Now...that's one thing I'd kill a rooster for..excessive crowing! LOL I like my quiet and so my roosters are pretty quiet guys. Even when Toby crows, he does it _quietly. _


----------



## chickenfarmer20 (Jun 23, 2013)

Bee said:


> Now...that's one thing I'd kill a rooster for..excessive crowing! LOL I like my quiet and so my roosters are pretty quiet guys. Even when Toby crows, he does it quietly.


How'd u get them quiet mine crow every 5 min it seems like


----------



## Bee (Jun 20, 2013)

I don't know..it just seems like my flock is so at peace and there is never any strife. Most of the roosters I have had crow very little, but this last one the least of all. Maybe they have nothing to prove? 

I've had many different breeds of rooster but they all usually limit their crowing to early mornings and then, on rare days that are few and far between, they might take a notion to crow several times in a row for about 20 min....but not often. Maybe every 3 mo. 

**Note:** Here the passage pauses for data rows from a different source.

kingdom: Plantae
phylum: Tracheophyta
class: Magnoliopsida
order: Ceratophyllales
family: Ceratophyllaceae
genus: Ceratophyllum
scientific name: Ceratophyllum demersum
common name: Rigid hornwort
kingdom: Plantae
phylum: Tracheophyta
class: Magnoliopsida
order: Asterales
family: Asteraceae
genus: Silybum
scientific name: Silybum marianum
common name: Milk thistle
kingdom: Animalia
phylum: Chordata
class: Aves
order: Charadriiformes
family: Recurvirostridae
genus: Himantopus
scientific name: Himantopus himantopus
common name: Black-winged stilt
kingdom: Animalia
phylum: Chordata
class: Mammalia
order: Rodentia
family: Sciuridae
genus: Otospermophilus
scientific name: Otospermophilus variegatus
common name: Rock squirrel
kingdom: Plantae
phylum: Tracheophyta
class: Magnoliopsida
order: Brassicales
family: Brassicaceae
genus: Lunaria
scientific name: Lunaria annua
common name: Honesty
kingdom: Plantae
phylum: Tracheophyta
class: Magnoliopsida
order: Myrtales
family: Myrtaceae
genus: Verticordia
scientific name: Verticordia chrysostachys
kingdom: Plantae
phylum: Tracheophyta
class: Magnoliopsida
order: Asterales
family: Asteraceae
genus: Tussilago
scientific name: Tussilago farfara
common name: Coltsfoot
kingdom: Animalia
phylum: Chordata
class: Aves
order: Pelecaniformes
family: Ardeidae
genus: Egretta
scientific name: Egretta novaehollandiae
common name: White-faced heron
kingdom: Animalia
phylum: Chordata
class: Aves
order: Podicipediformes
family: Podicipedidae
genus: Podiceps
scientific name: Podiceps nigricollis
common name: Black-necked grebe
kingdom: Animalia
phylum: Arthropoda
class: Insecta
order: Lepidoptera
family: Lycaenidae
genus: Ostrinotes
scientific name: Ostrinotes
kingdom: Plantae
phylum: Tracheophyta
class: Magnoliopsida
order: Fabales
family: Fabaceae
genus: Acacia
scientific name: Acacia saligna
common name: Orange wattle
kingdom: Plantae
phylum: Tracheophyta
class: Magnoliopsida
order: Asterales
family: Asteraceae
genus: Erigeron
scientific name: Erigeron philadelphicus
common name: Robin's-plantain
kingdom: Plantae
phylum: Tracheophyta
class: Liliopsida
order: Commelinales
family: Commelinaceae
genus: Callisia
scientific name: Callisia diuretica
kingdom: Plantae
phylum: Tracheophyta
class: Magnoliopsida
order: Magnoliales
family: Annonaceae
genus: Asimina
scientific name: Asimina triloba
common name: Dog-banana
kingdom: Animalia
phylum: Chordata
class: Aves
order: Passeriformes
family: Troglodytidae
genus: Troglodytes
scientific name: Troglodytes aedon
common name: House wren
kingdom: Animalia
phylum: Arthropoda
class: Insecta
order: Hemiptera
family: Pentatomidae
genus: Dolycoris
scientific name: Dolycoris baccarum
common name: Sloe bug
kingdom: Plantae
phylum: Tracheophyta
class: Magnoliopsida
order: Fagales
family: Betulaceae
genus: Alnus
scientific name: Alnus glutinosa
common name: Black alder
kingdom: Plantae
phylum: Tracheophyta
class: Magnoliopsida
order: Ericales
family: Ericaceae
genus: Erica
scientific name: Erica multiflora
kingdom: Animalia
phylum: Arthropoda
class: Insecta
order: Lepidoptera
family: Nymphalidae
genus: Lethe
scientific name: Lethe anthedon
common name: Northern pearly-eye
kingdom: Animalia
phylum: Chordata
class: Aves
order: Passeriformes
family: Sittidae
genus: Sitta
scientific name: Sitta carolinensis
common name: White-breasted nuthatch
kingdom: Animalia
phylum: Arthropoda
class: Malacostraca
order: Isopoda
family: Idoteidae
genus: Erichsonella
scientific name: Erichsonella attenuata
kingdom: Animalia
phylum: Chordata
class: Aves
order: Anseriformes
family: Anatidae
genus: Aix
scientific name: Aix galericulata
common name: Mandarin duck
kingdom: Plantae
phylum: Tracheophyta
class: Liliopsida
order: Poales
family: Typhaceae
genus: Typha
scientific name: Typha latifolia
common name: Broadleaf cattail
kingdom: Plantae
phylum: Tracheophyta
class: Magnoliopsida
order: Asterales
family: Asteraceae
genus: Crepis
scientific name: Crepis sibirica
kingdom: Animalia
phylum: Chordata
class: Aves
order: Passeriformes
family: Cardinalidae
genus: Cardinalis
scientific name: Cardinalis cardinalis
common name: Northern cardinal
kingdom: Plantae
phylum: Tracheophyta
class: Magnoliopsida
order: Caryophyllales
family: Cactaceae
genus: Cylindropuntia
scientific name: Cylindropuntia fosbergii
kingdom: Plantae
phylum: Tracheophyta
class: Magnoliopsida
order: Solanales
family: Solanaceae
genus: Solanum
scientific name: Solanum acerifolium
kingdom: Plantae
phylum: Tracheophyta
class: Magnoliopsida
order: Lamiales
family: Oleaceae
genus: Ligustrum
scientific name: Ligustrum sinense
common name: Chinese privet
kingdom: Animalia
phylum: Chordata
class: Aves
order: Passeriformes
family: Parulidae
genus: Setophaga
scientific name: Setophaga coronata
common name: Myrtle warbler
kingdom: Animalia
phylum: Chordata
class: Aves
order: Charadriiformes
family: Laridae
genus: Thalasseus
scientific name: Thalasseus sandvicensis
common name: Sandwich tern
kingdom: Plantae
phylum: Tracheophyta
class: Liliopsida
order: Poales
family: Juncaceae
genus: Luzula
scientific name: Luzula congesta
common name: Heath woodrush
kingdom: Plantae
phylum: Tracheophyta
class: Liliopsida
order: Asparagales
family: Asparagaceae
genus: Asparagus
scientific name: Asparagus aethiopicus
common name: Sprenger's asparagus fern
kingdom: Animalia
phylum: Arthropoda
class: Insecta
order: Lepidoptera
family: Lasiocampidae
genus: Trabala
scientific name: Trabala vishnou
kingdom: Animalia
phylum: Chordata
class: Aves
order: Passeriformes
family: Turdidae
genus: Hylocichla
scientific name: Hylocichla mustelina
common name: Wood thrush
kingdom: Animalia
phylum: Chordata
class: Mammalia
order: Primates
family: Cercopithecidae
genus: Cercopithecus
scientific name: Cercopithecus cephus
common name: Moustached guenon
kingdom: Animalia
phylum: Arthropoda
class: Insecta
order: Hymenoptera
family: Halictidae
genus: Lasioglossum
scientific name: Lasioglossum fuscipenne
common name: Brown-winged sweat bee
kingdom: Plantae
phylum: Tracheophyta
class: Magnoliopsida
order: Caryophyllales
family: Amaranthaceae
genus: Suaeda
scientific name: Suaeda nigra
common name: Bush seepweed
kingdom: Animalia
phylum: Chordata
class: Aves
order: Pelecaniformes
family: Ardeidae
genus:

If I'm handy and they are crowing in the daytime I'll tell them to "hush" and move them along..walk towards them until they move away. This seems to break that cycle and they find better things to do, it seems.


----------



## chickenfarmer20 (Jun 23, 2013)

Bee said:


> I don't know..it just seems like my flock is so at peace and there is never any strife. Most of the roosters I have had crow very little, but this last one the least of all. Maybe they have nothing to prove?
> 
> I've had many different breeds of rooster but they all usually limit their crowing to early mornings and then, on rare days that are few and far between, they might take a notion to crow several times in a row for about 20 min....but not often. Maybe every 3 mo.
> 
> If I'm handy and they are crowing in the daytime I'll tell them to "hush" and move them along..walk towards them until they move away. This seems to break that cycle and they find better things to do, it seems.


Thanks. I'll try it


----------